Legacy Funds

Liquid – Transparent – Alt Investment Strategies

Time to Analyze the Russell 2000

As the DOW and S&P have been setting highs for the year, the small caps have not. This is another sign to be cautious, especially with the DOW and S&P in close proximity of the 50% Fibonacci retracement. Many times in previous posts we have noted how the S&P is coming up on its downtrend line from October 2007 and pointing out the 50% retrace at 1120 (see seekingalpha.com/instablog/405677-suzanne-h/27897-don-t-try-to-pick-a-top-in-this-market). As traders we have to honor the short and intermediate term technicals, but not forget that the long term trend which has been in place for 2 yrs is still bearish. So far that means this rally since March, as enticing as it is for most investors, is still a bear market rally. Again as traders, we don’t trade off the long term trend and need to follow the short and intermediate term technicals. We have been successful picking quick short trades when turning down from resistance so that stops are very close in case the market goes higher.

However, back to the small caps index that has been lagging, lets take a closer look and translate that to actionable trades. Let’s look at the Russell 2000 $RUT since before March of this year:


























For an actionable trade we can look into trading RWM, Short Russell 2000. These are best traded on a short term moving average. We did a trade in our separately managed client accounts back on 10/26, buying RWM in the vicinity of the 7 dma at $46.08 with a stop set slightly below the moving average (taking the ATR on the chart and subtracting that from the moving average) — so the risk/reward was highly favorable. As long as RWM closed above the 7 dma, we stayed in the trade. We decided to sell when RWM hit resistance of the 80 ema, getting out at $50.10 on 11/3 instead of waiting until it closed below the 7 dma, which it did a few days later.  Since then it has now crossed the 7 dma once more and we are looking for another favorable entry.  The stop is roughly around $47.12 (7 dma) – $1.04 (ATR) which equals $46.08.  Obviously, the closer our entry to the stop price, the more favorable the risk/reward.


November 22, 2009 Posted by | Legacy Funds | , , | Leave a comment

The Almighty US Dollar

Looks like the dollar is breaking the downtrend line from March of this year. Needless to say, that is not a positive for the equity markets nor commodities.

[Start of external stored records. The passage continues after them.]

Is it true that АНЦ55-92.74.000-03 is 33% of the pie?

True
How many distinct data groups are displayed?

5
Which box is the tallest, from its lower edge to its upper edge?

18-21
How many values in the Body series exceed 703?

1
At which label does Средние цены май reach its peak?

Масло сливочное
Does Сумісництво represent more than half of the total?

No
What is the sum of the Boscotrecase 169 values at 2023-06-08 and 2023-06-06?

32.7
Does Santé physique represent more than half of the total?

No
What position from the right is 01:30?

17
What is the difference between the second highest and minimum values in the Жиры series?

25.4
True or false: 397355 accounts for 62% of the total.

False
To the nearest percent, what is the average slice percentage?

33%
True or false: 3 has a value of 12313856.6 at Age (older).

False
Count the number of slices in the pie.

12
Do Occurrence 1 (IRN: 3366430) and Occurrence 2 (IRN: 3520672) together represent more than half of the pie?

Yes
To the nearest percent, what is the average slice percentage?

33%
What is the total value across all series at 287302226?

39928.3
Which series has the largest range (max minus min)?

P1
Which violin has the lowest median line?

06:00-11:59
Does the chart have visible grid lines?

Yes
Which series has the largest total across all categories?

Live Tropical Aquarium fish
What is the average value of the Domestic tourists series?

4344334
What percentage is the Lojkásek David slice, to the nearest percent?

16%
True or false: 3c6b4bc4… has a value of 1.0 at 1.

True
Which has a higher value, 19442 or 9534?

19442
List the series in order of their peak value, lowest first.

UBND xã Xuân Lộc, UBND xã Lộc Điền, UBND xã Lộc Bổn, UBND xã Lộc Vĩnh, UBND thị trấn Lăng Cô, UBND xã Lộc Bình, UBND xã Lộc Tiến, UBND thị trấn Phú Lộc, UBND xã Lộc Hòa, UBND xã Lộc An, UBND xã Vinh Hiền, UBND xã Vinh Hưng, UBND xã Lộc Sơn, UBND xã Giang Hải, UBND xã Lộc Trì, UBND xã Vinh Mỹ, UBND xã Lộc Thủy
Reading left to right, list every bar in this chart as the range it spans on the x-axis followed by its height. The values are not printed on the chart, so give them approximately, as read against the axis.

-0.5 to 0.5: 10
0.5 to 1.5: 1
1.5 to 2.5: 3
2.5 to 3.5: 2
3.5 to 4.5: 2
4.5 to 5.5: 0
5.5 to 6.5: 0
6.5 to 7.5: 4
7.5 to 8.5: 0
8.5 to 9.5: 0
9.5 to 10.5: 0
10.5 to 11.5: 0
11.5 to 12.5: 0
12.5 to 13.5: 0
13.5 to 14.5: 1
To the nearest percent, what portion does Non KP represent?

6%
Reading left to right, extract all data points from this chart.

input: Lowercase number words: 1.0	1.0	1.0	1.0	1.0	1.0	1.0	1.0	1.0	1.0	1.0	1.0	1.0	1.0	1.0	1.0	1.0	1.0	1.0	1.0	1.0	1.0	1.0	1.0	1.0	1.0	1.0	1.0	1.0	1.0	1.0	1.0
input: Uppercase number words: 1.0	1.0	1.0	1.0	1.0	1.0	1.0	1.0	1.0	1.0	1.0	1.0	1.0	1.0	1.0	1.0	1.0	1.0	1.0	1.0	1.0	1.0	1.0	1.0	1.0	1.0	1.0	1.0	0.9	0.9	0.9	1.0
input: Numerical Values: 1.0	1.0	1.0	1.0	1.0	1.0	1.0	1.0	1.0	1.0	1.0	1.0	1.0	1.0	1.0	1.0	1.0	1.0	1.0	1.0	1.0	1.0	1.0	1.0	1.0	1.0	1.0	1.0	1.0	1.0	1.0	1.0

Let’s work on a simple trading strategy for trading the dollar either up or down. I will use the PowerShares UDN for bearish dollar and UUP for bullish dollar bets. I am going to use a 50 dma to indicate whether I want to be in the short or the long fund. Very simply, if it is trading above the 50 dma, then I want to buy it, if it is trading below then I want to sell it and switch to the other pair that should be trading above the 50 dma. Again, will show you a chart to demonstrate how simple this strategy is:


OK, easy enough, the dollar has been declining and the bearish dollar ETF UDN has been rising. It doesn’t take much of an imagination to figure out that UUP must have been declining:


In terms of setting a stop, you can use a multiple of the average true range or ATR (visible on the chart) and subtract this from the 50 dma. ATR isn’t simply the difference between the day’s low and high, but an average of the range of the stock. For example, if ETF X closed at 25, and the next day it traded with a low of 26 to a high of 28, the ATR isn’t 2, but 3 because it ranged from 25 to 28. Most charting sites or software will calculate this for you. I like to use an ATR of 7 (7 is a Fibonacci number as well), to get the average over 7 trading days. So to give a concrete example, when UUP crosses above the 50d, we can go long and set a stop slightly below the 50d. From the UUP chart we can see that the ATR is currently at 0.16. We want to allow it some fraction of the ATR before we get stopped out. You can use a calculation similar to this:

stop = MA – ATR*.85

This is very easy to write with Excel (feel free to e-mail me and I will send you one that will do the calculation for you provided you input the ATR and MA). Back to our example, to calculate our stop we need to know the ATR which is 0.16 and the MA, using the 50dma on Friday happens to be 22.81 giving us

stop = 22.81 – 0.16*.85
stop = 22.674 or round up to 22.68

Ideally, you want to be long a stock when the moving average is sloping upwards, that way the stop moves up with your stock and your risk decreases until eventually you have a profit locked in. Clearly since UUP has been in a downtrend for so long, the 50 dma is still sloping downwards so the stop will move lower if volatility as measured by ATR remains the same. Moving averages of shorter duration will follow the price of the stock faster, but also lead to more whipsaws or false signals.

Take for example UUP using a 8 ema:

uup 7

A good bit of whipsaws on the shorter term moving average, but an earlier buy signal than the 50 dma.